The work, Dance of the Dead refers to both; the kimono like costume as well as the performance based installation featuring such costume. The entire garment is made from old kimonos that have been hand cut into heart shaped pieces and hand-stitched together. Symbolically unifying the worlds of the living and the dead together, the garment personifies the weeping willow and the rising phoenix. Both tree and bird share similar physical attributes, while each can be understood to represent its opposite. Combined into a singular form they dance together without separation.

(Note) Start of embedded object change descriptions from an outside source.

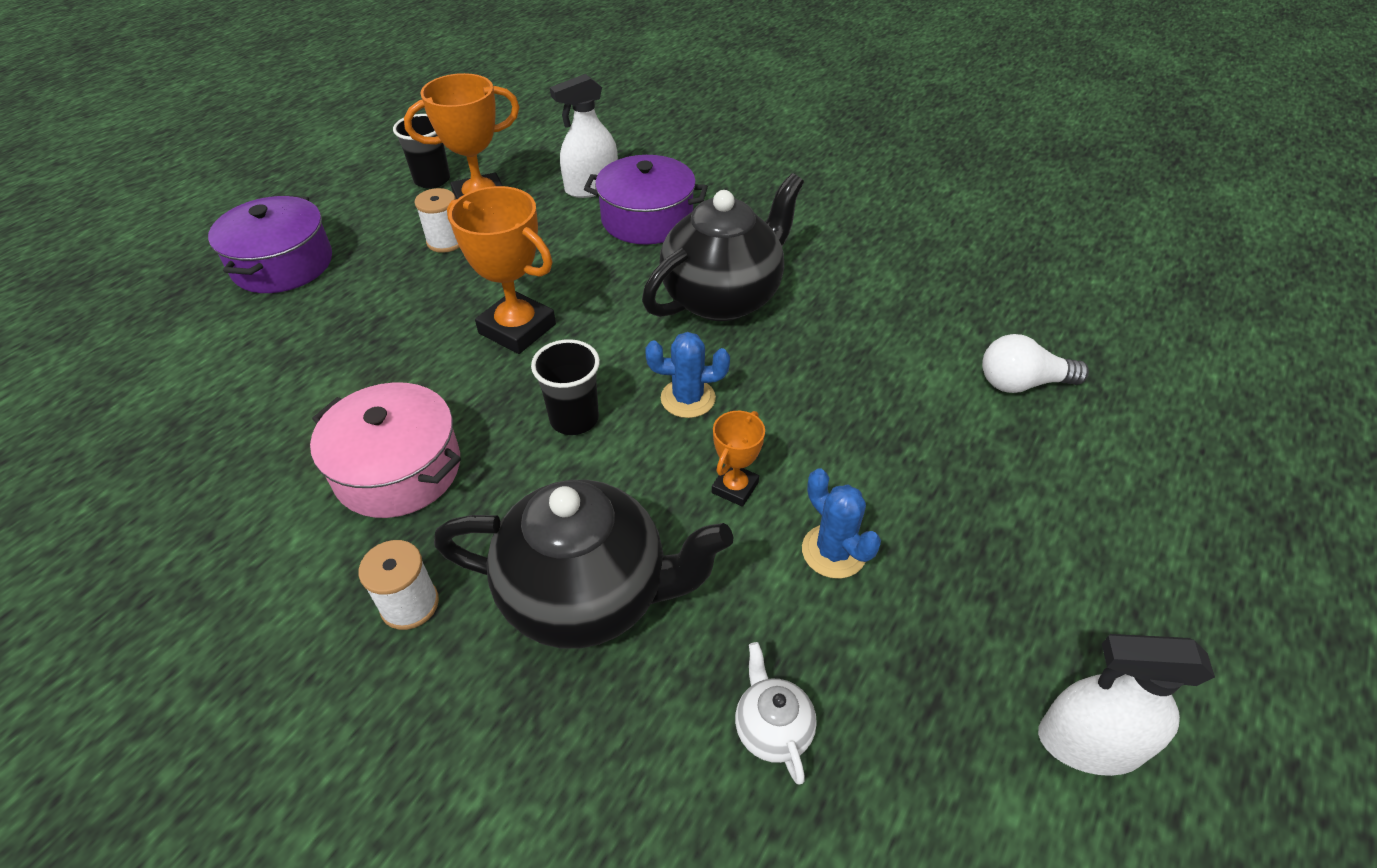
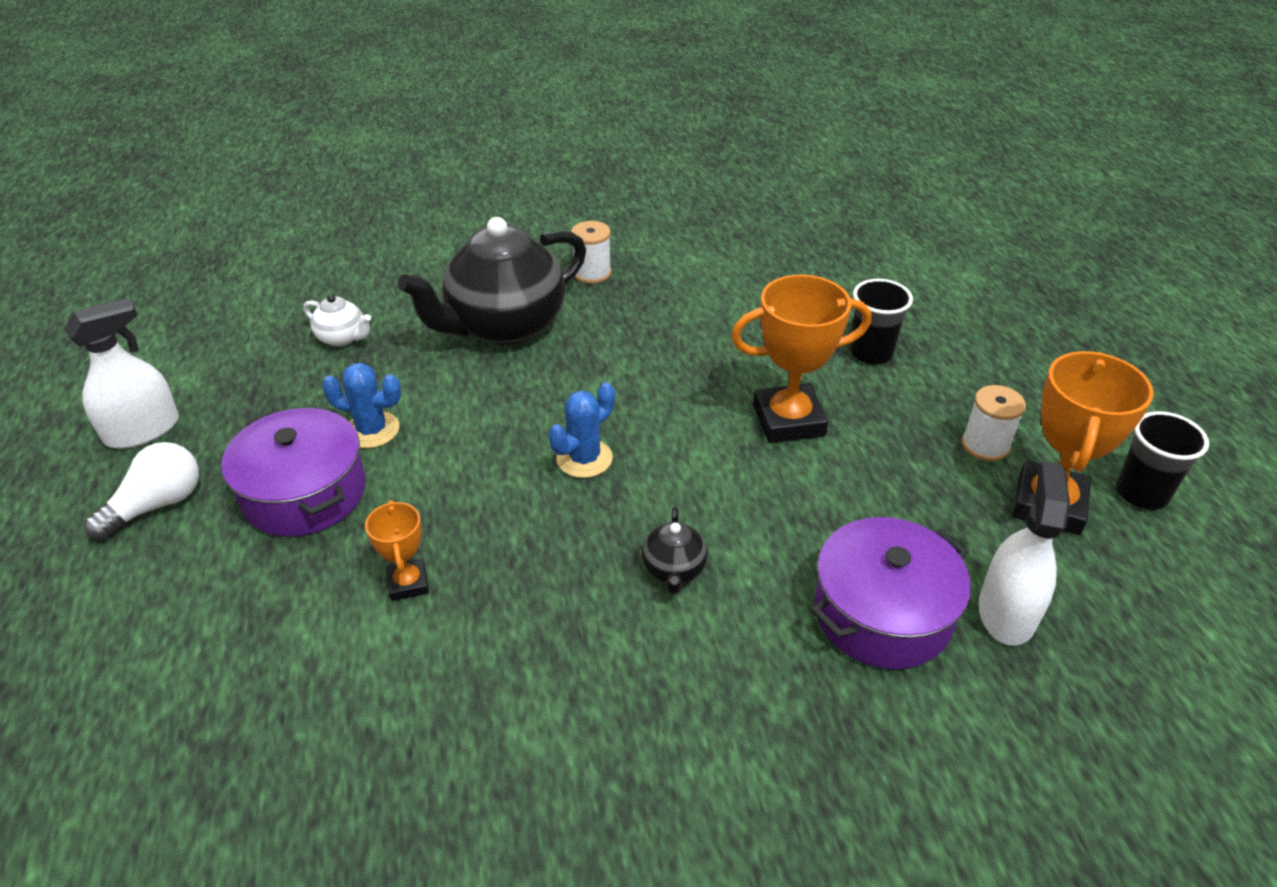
camera: 135 degrees right, 5 degrees down
(283, 264) = (1036, 345): purple pot -> purple pot (304, 493)
(398, 469) = (701, 306): pink pot -> none
(574, 419) = (644, 393): black cup -> black cup (871, 352)
(723, 297) = (673, 570): black teapot -> black teapot, size x0.42
(735, 488) = (478, 424): orange trophy -> orange trophy (408, 583)
(1022, 383) = (285, 683): white light bulb -> white light bulb (157, 505)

This work was inspired by O’Bon Odori (Dance of the Dead) of Nishimonai, a small town in Northern Japan. The ritual of O’Bon Odori is celebrated throughout Japan. However, the costumes used in Nishimonai are different from the rest of the country. In Nishimonai, the dancers wear patchworked kimonos said to be made from their ancestor’s garments. In this way, the ritual of O’Bon seems to be embodied at a deeper level, enhanced by the solemnity of the music and dance movements in comparison to the bouncy, cheerful way O’Bon is celebrated elsewhere in the country. During the Nishimonai festival their faces are never seen, and it is one of their head coverings that I adopted for my costume.
After having spent time studying and practicing the traditional O’Bon Odori of Nishimonai, I choreographed my own dance for the performance based installation of my textile work. The installation for this work was designed under site specific qualifications. The work was to feature an architectural element of the city’s Prefectural building, in my case: the windows on the second floor. These chosen windows looked out upon the inner courtyard, and this is where my private performance was photographed so that later when the mylar images were installed in the windows, a double vision impression was created bringing into question the relationship between the seen and unseen worlds.
This work was part of the series of seven installations created over a two year period while living in Kyoto, Japan as a Monbukagakusho scholarship recipient. This work was initially exhibited at the Kyoto City Municipal Museum of the Arts and later at the Kyoto City Prefectural Building, 2009.